====== EXERCISE INPUT

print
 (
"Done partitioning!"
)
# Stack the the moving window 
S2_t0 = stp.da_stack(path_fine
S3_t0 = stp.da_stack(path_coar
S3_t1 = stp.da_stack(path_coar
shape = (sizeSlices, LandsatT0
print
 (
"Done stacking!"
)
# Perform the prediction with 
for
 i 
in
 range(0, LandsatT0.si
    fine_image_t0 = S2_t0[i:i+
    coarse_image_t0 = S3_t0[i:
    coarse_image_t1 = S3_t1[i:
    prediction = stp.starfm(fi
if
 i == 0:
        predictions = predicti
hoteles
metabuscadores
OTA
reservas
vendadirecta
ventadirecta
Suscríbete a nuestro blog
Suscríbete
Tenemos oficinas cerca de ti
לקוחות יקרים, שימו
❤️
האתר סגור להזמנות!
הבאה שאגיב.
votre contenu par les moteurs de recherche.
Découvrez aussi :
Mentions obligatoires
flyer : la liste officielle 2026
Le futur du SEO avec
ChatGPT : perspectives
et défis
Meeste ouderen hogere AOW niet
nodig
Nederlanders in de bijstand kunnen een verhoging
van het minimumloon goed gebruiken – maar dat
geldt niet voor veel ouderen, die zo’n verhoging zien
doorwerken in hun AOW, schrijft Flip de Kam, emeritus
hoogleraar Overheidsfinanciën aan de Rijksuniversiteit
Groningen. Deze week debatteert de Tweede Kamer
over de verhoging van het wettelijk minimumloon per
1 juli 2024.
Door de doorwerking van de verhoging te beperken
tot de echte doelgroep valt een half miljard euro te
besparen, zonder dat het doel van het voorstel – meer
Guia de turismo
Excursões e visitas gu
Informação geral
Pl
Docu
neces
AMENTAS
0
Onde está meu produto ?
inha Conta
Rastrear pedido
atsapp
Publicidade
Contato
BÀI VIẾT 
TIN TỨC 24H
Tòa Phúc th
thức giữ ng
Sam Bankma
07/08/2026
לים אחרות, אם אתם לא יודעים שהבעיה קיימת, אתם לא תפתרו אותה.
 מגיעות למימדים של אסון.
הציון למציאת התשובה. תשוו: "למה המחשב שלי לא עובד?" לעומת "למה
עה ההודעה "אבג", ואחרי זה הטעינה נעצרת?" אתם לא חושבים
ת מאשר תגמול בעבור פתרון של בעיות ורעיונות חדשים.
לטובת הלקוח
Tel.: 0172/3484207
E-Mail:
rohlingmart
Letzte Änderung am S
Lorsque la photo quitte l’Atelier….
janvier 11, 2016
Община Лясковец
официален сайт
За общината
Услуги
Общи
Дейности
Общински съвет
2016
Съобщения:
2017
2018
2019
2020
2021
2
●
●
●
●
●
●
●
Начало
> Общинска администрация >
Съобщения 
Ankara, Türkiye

============

Convert the lines in all of the items above into a Markdown table with two columns, "Row" for the row number and "Line" for the line itself. Leave out any blank lines.

| Row | Line |
|---|---|
| 1 | print |
| 2 |  ( |
| 3 | "Done partitioning!" |
| 4 | ) |
| 5 | # Stack the the moving window  |
| 6 | S2_t0 = stp.da_stack(path_fine |
| 7 | S3_t0 = stp.da_stack(path_coar |
| 8 | S3_t1 = stp.da_stack(path_coar |
| 9 | shape = (sizeSlices, LandsatT0 |
| 10 | print |
| 11 |  ( |
| 12 | "Done stacking!" |
| 13 | ) |
| 14 | # Perform the prediction with  |
| 15 | for |
| 16 |  i  |
| 17 | in |
| 18 |  range(0, LandsatT0.si |
| 19 |     fine_image_t0 = S2_t0[i:i+ |
| 20 |     coarse_image_t0 = S3_t0[i: |
| 21 |     coarse_image_t1 = S3_t1[i: |
| 22 |     prediction = stp.starfm(fi |
| 23 | if |
| 24 |  i == 0: |
| 25 |         predictions = predicti |
| 26 | hoteles |
| 27 | metabuscadores |
| 28 | OTA |
| 29 | reservas |
| 30 | vendadirecta |
| 31 | ventadirecta |
| 32 | Suscríbete a nuestro blog |
| 33 | Suscríbete |
| 34 | Tenemos oficinas cerca de ti |
| 35 | לקוחות יקרים, שימו |
| 36 | ❤️ |
| 37 | האתר סגור להזמנות! |
| 38 | הבאה שאגיב. |
| 39 | votre contenu par les moteurs de recherche. |
| 40 | Découvrez aussi : |
| 41 | Mentions obligatoires |
| 42 | flyer : la liste officielle 2026 |
| 43 | Le futur du SEO avec |
| 44 | ChatGPT : perspectives |
| 45 | et défis |
| 46 | Meeste ouderen hogere AOW niet |
| 47 | nodig |
| 48 | Nederlanders in de bijstand kunnen een verhoging |
| 49 | van het minimumloon goed gebruiken – maar dat |
| 50 | geldt niet voor veel ouderen, die zo’n verhoging zien |
| 51 | doorwerken in hun AOW, schrijft Flip de Kam, emeritus |
| 52 | hoogleraar Overheidsfinanciën aan de Rijksuniversiteit |
| 53 | Groningen. Deze week debatteert de Tweede Kamer |
| 54 | over de verhoging van het wettelijk minimumloon per |
| 55 | 1 juli 2024. |
| 56 | Door de doorwerking van de verhoging te beperken |
| 57 | tot de echte doelgroep valt een half miljard euro te |
| 58 | besparen, zonder dat het doel van het voorstel – meer |
| 59 | Guia de turismo |
| 60 | Excursões e visitas gu |
| 61 | Informação geral |
| 62 | Pl |
| 63 | Docu |
| 64 | neces |
| 65 | AMENTAS |
| 66 | 0 |
| 67 | Onde está meu produto ? |
| 68 | inha Conta |
| 69 | Rastrear pedido |
| 70 | atsapp |
| 71 | Publicidade |
| 72 | Contato |
| 73 | BÀI VIẾT  |
| 74 | TIN TỨC 24H |
| 75 | Tòa Phúc th |
| 76 | thức giữ ng |
| 77 | Sam Bankma |
| 78 | 07/08/2026 |
| 79 | לים אחרות, אם אתם לא יודעים שהבעיה קיימת, אתם לא תפתרו אותה. |
| 80 |  מגיעות למימדים של אסון. |
| 81 | הציון למציאת התשובה. תשוו: "למה המחשב שלי לא עובד?" לעומת "למה |
| 82 | עה ההודעה "אבג", ואחרי זה הטעינה נעצרת?" אתם לא חושבים |
| 83 | ת מאשר תגמול בעבור פתרון של בעיות ורעיונות חדשים. |
| 84 | לטובת הלקוח |
| 85 | Tel.: 0172/3484207 |
| 86 | E-Mail: |
| 87 | rohlingmart |
| 88 | Letzte Änderung am S |
| 89 | Lorsque la photo quitte l’Atelier…. |
| 90 | janvier 11, 2016 |
| 91 | Община Лясковец |
| 92 | официален сайт |
| 93 | За общината |
| 94 | Услуги |
| 95 | Общи |
| 96 | Дейности |
| 97 | Общински съвет |
| 98 | 2016 |
| 99 | Съобщения: |
| 100 | 2017 |
| 101 | 2018 |
| 102 | 2019 |
| 103 | 2020 |
| 104 | 2021 |
| 105 | 2 |
| 106 | ● |
| 107 | ● |
| 108 | ● |
| 109 | ● |
| 110 | ● |
| 111 | ● |
| 112 | ● |
| 113 | Начало |
| 114 | > Общинска администрация > |
| 115 | Съобщения  |
| 116 | Ankara, Türkiye |